Gewardes Putrus, aumônier dans les hôpitaux Henri Mondor et Chenevier
Gewardes Putrus, aumônier dans les hôpitaux Henri Mondor et Chenevier

Une mission en alliance thérapeutique avec les médecins

La religion a toute sa place dans la vie d’un hôpital et la quête de spiritualité et de sens est primordiale pour un grand nombre de malades. La présence réconfortante d’aumôniers hospitaliers de toutes religions dans les établissements se révèle nécessaire. « La laïcité ne se résume pas à la neutralité de l'Etat ni à la tolérance. Elle ne peut ignorer le fait religieux et implique l'égalité entre les cultes », souligne la charte de l’aumônerie musulmane hospitalière.

Cependant, les aumôniers ne remplacent en rien l’équipe médicale, chargée de soigner et de soulager les souffrances avec les moyens matériels dont ils disposent. Bien qu’un travail d’étroite collaboration s’effectue entre le personnel soignant et les aumôniers, aucun ne s’échangent les confidences des patients et les dossiers médicaux.

Comme leurs homologues, les aumôniers musulmans aident ainsi le personnel administratif et hospitalier à faire comprendre aux malades qui ont une interprétation et croyance erronées de la religion de suivre strictement les avis, actes et soins médicaux du personnel d’encadrement médical et administratif.

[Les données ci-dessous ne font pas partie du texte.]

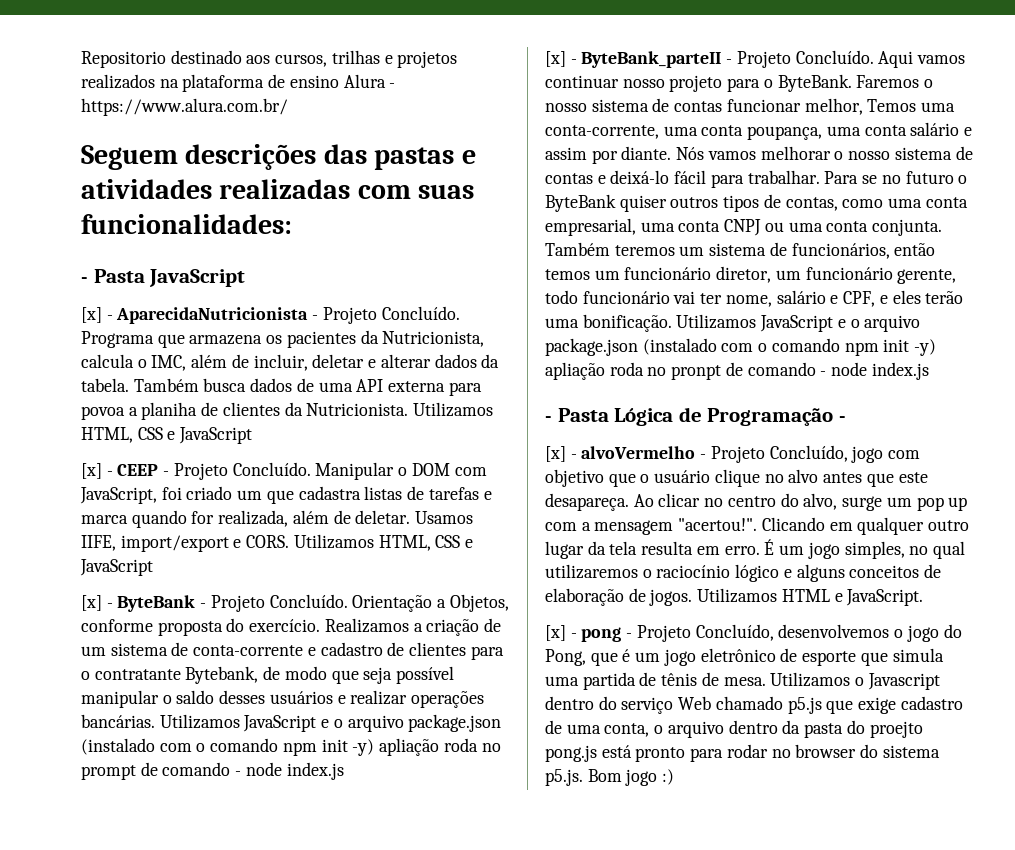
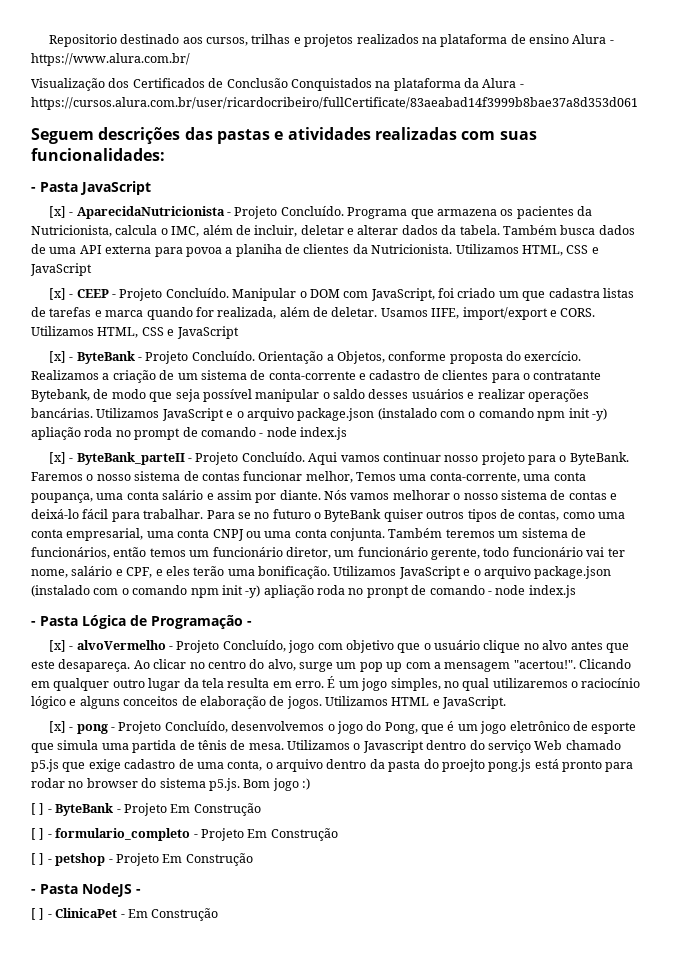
(288, 107) none -> [31,78,524,91] [31,97,638,110] // Visualização dos Certificados de Conclusão Conquistados na plataforma da Alura - https://cursos.alura.com.br/user/ricardocribeiro/fullCertificate/83aeabad14f3999b8bae37a8d353d061
(675, 777) none -> [31,803,261,816] [31,828,338,841] [31,853,253,866] [31,883,141,897] [31,908,219,921] // [ ] - ByteBank - Projeto Em Construção // [ ] - formulario_completo - Projeto Em Construção // [ ] - petshop - Projeto Em Construção // - Pasta NodeJS - // [ ] - ClinicaPet - Em Construção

« En effet, certains problèmes peuvent être évités par la présence d’imams et d’aumôniers avec certains musulmans minoritaires, qui, par exemple, exigent que les soins soient prodigués pour leurs épouses par des médecins de sexe féminin alors qu’il n’existe aucun texte coranique qui justifie ce type de comportement. Au contraire, dans la religion musulmane, c’est la vie des patients, quel que soit le sexe des soignants, qui est privilégiée », explique le responsable du Collectif des aumôniers musulmans. Précisons que ce type de problèmes reste quasi inexistant à l’heure actuelle.

Plusieurs groupes hospitaliers comptent évaluer leurs besoins en aumôniers selon le taux de patients musulmans admis. Les hôpitaux Henri-Mondor et Albert-Chenevier, à Créteil, ont, quant à eux, débuté leurs services en mai 2010.